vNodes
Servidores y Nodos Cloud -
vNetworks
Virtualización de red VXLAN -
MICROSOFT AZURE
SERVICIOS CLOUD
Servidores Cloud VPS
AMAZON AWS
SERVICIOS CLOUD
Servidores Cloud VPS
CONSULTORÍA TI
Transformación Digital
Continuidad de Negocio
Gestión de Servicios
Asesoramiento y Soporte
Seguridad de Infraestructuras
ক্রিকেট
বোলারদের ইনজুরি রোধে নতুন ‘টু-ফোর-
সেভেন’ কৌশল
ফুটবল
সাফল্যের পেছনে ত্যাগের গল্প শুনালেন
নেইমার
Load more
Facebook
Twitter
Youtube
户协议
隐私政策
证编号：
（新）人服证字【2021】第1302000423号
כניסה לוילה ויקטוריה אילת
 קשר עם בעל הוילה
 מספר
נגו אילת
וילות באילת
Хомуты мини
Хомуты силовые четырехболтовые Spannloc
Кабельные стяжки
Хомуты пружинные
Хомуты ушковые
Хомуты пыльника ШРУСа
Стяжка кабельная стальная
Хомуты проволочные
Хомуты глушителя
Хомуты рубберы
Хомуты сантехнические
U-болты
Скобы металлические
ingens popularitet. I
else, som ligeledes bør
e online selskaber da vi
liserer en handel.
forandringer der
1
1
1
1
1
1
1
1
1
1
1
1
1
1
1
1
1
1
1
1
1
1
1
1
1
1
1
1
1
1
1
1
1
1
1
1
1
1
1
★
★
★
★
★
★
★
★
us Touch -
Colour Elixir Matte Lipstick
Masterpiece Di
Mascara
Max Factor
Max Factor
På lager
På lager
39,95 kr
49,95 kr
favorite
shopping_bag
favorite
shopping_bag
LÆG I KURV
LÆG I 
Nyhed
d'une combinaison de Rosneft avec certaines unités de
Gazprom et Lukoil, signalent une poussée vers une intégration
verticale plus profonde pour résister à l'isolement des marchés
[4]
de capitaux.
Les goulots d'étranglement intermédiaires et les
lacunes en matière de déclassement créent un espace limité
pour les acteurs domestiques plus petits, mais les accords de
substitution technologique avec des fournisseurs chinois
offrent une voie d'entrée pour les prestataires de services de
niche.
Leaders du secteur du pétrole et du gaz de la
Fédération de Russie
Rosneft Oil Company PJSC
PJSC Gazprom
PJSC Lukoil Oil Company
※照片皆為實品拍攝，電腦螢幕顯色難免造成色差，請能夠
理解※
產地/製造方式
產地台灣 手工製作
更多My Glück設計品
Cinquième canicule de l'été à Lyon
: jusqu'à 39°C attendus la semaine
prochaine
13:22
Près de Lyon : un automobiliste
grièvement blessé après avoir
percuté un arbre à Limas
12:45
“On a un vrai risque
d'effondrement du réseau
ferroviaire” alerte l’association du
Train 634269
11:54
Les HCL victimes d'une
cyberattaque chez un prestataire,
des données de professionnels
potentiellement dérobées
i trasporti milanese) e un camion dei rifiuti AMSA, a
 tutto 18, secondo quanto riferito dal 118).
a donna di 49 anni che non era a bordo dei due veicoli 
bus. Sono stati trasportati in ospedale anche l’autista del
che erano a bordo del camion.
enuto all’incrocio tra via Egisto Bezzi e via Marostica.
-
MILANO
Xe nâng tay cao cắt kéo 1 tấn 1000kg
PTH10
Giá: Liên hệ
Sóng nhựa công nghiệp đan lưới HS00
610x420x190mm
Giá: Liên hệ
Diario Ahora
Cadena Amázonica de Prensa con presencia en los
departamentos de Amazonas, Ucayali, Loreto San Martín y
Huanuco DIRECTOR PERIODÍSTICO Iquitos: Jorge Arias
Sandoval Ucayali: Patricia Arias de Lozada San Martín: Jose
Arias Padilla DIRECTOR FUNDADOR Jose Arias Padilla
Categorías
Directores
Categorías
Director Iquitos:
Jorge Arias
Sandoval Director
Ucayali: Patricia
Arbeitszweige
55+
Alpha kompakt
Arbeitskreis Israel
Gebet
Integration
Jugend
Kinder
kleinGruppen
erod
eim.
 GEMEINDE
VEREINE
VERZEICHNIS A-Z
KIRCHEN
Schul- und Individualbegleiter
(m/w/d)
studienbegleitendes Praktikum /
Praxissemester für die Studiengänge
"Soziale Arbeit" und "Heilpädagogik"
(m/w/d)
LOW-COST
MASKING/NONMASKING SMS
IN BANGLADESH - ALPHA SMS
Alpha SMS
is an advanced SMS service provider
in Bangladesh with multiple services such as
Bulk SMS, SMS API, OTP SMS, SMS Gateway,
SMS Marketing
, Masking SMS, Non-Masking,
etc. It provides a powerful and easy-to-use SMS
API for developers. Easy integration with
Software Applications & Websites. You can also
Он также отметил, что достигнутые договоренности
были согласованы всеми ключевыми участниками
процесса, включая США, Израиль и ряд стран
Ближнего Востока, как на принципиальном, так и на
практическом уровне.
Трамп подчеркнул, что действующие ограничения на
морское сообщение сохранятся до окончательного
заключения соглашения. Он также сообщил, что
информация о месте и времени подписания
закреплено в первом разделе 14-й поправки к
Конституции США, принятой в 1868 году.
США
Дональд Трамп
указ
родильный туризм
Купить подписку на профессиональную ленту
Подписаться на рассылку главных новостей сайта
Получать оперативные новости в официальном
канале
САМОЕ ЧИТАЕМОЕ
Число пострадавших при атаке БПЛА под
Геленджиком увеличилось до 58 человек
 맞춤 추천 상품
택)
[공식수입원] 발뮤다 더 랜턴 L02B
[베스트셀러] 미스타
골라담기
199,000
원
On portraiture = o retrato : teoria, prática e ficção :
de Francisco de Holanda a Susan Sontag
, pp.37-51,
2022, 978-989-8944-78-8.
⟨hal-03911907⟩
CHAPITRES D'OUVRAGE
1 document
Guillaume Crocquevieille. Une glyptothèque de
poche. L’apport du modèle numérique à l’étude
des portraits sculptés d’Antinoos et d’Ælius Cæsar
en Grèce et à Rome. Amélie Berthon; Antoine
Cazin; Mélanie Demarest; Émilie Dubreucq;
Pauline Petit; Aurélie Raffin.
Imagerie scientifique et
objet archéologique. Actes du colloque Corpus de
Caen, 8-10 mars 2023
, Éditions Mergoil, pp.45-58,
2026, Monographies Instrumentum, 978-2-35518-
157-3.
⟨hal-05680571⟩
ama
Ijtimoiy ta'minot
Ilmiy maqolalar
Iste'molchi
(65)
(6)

__Assigned task__:
Across all the records, change every "Servidores Cloud VPS" to "Servidores Virtuales VPS" and give the lines again with nothing else altered.

__Task answer__:
vNodes
Servidores y Nodos Cloud -
vNetworks
Virtualización de red VXLAN -
MICROSOFT AZURE
SERVICIOS CLOUD
Servidores Virtuales VPS
AMAZON AWS
SERVICIOS CLOUD
Servidores Virtuales VPS
CONSULTORÍA TI
Transformación Digital
Continuidad de Negocio
Gestión de Servicios
Asesoramiento y Soporte
Seguridad de Infraestructuras
ক্রিকেট
বোলারদের ইনজুরি রোধে নতুন ‘টু-ফোর-
সেভেন’ কৌশল
ফুটবল
সাফল্যের পেছনে ত্যাগের গল্প শুনালেন
নেইমার
Load more
Facebook
Twitter
Youtube
户协议
隐私政策
证编号：
（新）人服证字【2021】第1302000423号
כניסה לוילה ויקטוריה אילת
 קשר עם בעל הוילה
 מספר
נגו אילת
וילות באילת
Хомуты мини
Хомуты силовые четырехболтовые Spannloc
Кабельные стяжки
Хомуты пружинные
Хомуты ушковые
Хомуты пыльника ШРУСа
Стяжка кабельная стальная
Хомуты проволочные
Хомуты глушителя
Хомуты рубберы
Хомуты сантехнические
U-болты
Скобы металлические
ingens popularitet. I
else, som ligeledes bør
e online selskaber da vi
liserer en handel.
forandringer der
1
1
1
1
1
1
1
1
1
1
1
1
1
1
1
1
1
1
1
1
1
1
1
1
1
1
1
1
1
1
1
1
1
1
1
1
1
1
1
★
★
★
★
★
★
★
★
us Touch -
Colour Elixir Matte Lipstick
Masterpiece Di
Mascara
Max Factor
Max Factor
På lager
På lager
39,95 kr
49,95 kr
favorite
shopping_bag
favorite
shopping_bag
LÆG I KURV
LÆG I 
Nyhed
d'une combinaison de Rosneft avec certaines unités de
Gazprom et Lukoil, signalent une poussée vers une intégration
verticale plus profonde pour résister à l'isolement des marchés
[4]
de capitaux.
Les goulots d'étranglement intermédiaires et les
lacunes en matière de déclassement créent un espace limité
pour les acteurs domestiques plus petits, mais les accords de
substitution technologique avec des fournisseurs chinois
offrent une voie d'entrée pour les prestataires de services de
niche.
Leaders du secteur du pétrole et du gaz de la
Fédération de Russie
Rosneft Oil Company PJSC
PJSC Gazprom
PJSC Lukoil Oil Company
※照片皆為實品拍攝，電腦螢幕顯色難免造成色差，請能夠
理解※
產地/製造方式
產地台灣 手工製作
更多My Glück設計品
Cinquième canicule de l'été à Lyon
: jusqu'à 39°C attendus la semaine
prochaine
13:22
Près de Lyon : un automobiliste
grièvement blessé après avoir
percuté un arbre à Limas
12:45
“On a un vrai risque
d'effondrement du réseau
ferroviaire” alerte l’association du
Train 634269
11:54
Les HCL victimes d'une
cyberattaque chez un prestataire,
des données de professionnels
potentiellement dérobées
i trasporti milanese) e un camion dei rifiuti AMSA, a
 tutto 18, secondo quanto riferito dal 118).
a donna di 49 anni che non era a bordo dei due veicoli 
bus. Sono stati trasportati in ospedale anche l’autista del
che erano a bordo del camion.
enuto all’incrocio tra via Egisto Bezzi e via Marostica.
-
MILANO
Xe nâng tay cao cắt kéo 1 tấn 1000kg
PTH10
Giá: Liên hệ
Sóng nhựa công nghiệp đan lưới HS00
610x420x190mm
Giá: Liên hệ
Diario Ahora
Cadena Amázonica de Prensa con presencia en los
departamentos de Amazonas, Ucayali, Loreto San Martín y
Huanuco DIRECTOR PERIODÍSTICO Iquitos: Jorge Arias
Sandoval Ucayali: Patricia Arias de Lozada San Martín: Jose
Arias Padilla DIRECTOR FUNDADOR Jose Arias Padilla
Categorías
Directores
Categorías
Director Iquitos:
Jorge Arias
Sandoval Director
Ucayali: Patricia
Arbeitszweige
55+
Alpha kompakt
Arbeitskreis Israel
Gebet
Integration
Jugend
Kinder
kleinGruppen
erod
eim.
 GEMEINDE
VEREINE
VERZEICHNIS A-Z
KIRCHEN
Schul- und Individualbegleiter
(m/w/d)
studienbegleitendes Praktikum /
Praxissemester für die Studiengänge
"Soziale Arbeit" und "Heilpädagogik"
(m/w/d)
LOW-COST
MASKING/NONMASKING SMS
IN BANGLADESH - ALPHA SMS
Alpha SMS
is an advanced SMS service provider
in Bangladesh with multiple services such as
Bulk SMS, SMS API, OTP SMS, SMS Gateway,
SMS Marketing
, Masking SMS, Non-Masking,
etc. It provides a powerful and easy-to-use SMS
API for developers. Easy integration with
Software Applications & Websites. You can also
Он также отметил, что достигнутые договоренности
были согласованы всеми ключевыми участниками
процесса, включая США, Израиль и ряд стран
Ближнего Востока, как на принципиальном, так и на
практическом уровне.
Трамп подчеркнул, что действующие ограничения на
морское сообщение сохранятся до окончательного
заключения соглашения. Он также сообщил, что
информация о месте и времени подписания
закреплено в первом разделе 14-й поправки к
Конституции США, принятой в 1868 году.
США
Дональд Трамп
указ
родильный туризм
Купить подписку на профессиональную ленту
Подписаться на рассылку главных новостей сайта
Получать оперативные новости в официальном
канале
САМОЕ ЧИТАЕМОЕ
Число пострадавших при атаке БПЛА под
Геленджиком увеличилось до 58 человек
 맞춤 추천 상품
택)
[공식수입원] 발뮤다 더 랜턴 L02B
[베스트셀러] 미스타
골라담기
199,000
원
On portraiture = o retrato : teoria, prática e ficção :
de Francisco de Holanda a Susan Sontag
, pp.37-51,
2022, 978-989-8944-78-8.
⟨hal-03911907⟩
CHAPITRES D'OUVRAGE
1 document
Guillaume Crocquevieille. Une glyptothèque de
poche. L’apport du modèle numérique à l’étude
des portraits sculptés d’Antinoos et d’Ælius Cæsar
en Grèce et à Rome. Amélie Berthon; Antoine
Cazin; Mélanie Demarest; Émilie Dubreucq;
Pauline Petit; Aurélie Raffin.
Imagerie scientifique et
objet archéologique. Actes du colloque Corpus de
Caen, 8-10 mars 2023
, Éditions Mergoil, pp.45-58,
2026, Monographies Instrumentum, 978-2-35518-
157-3.
⟨hal-05680571⟩
ama
Ijtimoiy ta'minot
Ilmiy maqolalar
Iste'molchi
(65)
(6)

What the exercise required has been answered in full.